Masone. Il libro "La famiglia Podestà - Potere ed economia a Genova, Prà ed in Valle Stura tra Ottocento e Novecento" di Mario Bottaio, Paolo Ottonello, Emanuela Spada con un contributo di Riccardo Favero, è stato presentato sabato 25 ottobre presso il Museo Civico "Andrea Tubino", nell'ambito del Festival cinematografico "In mezzo scorre il fiume".
Il numeroso e qualificato pubblico presente è stato accolto dal saluto del sindaco Livio Ravera, quindi il professor Francesco De Nicola dell'Università di Genova, ha brillantemente presentato la pubblicazione ed i suoi temi, con particolare riguardo ai richiami masonesi.
Hanno quindi preso la parola gli autori, assente Bottaro, sostituito da Piero Ottonello che ha collaborato al lavoro con Gianni Ottonello, per il ricco apparato fotografico.
Emanuela Spada, genovese, si è laureata in Conservazione dei beni culturali nel 2003 con una tesi in geografia storica dal titolo "Storia e memoria, la Proprietà Podestà tra Otto e Novecento".

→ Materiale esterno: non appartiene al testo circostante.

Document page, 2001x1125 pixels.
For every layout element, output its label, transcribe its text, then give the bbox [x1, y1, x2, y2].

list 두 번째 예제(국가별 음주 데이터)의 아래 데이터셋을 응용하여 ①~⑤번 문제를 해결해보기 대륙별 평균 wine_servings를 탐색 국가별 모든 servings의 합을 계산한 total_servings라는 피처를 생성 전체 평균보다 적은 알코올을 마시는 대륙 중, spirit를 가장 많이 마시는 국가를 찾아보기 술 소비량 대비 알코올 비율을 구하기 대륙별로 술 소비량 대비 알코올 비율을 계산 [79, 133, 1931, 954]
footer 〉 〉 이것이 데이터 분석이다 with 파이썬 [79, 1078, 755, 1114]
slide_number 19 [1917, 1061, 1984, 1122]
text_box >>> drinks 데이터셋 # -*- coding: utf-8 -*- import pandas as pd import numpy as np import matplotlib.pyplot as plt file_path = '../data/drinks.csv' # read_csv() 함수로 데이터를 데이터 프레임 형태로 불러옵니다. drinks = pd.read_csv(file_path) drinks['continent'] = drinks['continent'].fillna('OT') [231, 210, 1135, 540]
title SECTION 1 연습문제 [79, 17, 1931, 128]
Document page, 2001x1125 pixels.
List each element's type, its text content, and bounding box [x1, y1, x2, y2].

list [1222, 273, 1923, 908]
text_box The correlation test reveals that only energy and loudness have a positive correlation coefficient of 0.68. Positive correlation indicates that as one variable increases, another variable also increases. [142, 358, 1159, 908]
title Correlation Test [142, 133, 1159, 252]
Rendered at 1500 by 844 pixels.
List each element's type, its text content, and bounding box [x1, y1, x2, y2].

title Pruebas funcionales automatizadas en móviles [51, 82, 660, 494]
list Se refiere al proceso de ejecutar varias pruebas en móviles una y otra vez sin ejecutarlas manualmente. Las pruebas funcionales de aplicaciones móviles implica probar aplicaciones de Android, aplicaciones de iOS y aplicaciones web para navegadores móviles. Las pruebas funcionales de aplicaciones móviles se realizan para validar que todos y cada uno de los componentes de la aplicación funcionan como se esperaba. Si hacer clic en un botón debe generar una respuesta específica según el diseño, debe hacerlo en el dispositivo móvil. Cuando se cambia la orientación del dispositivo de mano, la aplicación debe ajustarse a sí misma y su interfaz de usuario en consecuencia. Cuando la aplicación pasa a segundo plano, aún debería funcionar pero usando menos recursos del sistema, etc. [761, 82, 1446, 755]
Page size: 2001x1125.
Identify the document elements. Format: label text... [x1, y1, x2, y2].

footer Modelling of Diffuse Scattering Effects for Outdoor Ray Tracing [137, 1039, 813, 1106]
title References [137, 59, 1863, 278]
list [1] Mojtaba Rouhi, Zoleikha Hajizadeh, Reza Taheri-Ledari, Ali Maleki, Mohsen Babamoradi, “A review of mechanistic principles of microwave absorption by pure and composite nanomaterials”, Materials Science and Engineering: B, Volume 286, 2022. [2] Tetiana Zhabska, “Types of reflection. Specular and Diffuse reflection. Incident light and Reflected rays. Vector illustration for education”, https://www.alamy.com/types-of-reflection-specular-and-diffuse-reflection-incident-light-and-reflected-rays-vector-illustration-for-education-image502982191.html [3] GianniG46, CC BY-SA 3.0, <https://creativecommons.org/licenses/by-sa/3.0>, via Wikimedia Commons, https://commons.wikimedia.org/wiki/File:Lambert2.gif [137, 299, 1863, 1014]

Mario Bottaro, giornalista genovese, già vicedirettore del Secolo XIX, dal 2000 ha scelto l'attività imprenditoriale nel campo della comunicazione e dell'editoria.
All'Università di Genova è docente di Teoria e tecniche del linguaggio giornalistico, autore di numerose pubblicazioni su Genova.
Paolo Ottonello è l'attuale assessore Cultura e Pubblica Istruzione del Comune di Masone, collaboratore giornalistico de L'Ancora e dei Telemasone Rete Valle Stura.
Riccardo Favero, anch'egli genovese, è l'agronomo responsabile dell'Ufficio agricoltura della Comunità Montana Valli Stura ed Orba e Vivaio Forestale, esperto nella valorizzazione dei prodotti di nicchia dell'entroterra, latte e derivati.
"La vicenda della famiglia Podestà è strettamente legata con quella di Genova e del suo entroterra.
Andrea, amico di Vittorio Emanuele II, ricchissimo finanziere, senatore e varie volte sindaco dal 1866 al 1895, è il simbolo della trasformazione urbanistica della città, l'uomo capace di rappresentare contemporaneamente le aspirazioni della borghesia imprenditoriale, dell'aristocrazia cittadina e le esigenze di un'amministrazione della città rigorosa, anche se naturalmente ricca di "conflitti d'interesse".
Suo padre Luca, ufficiale prima napoleonico e poi sabaudo, negli anni Venti dell'Ottocento divenne ispettore per i ponti e le strade del corpo decurionale della città e fu direttore della Zecca.
Il figlio secondogenito di Andrea, Giulio, dopo anni di attività imprenditoriale si ritirò tra Palmaro e Masone, occupandosi della grande tenuta iniziata dal nonno, proseguita dal padre e che egli trasformò in azienda agricola sperimentale di grande significato anche sociale.".
Per l'occasione è stata allestita una mostra dal titolo "Il Barone Giulio Podestà a Masone", visitabile sino alla fine dell'anno presso il Museo Civico di Masone.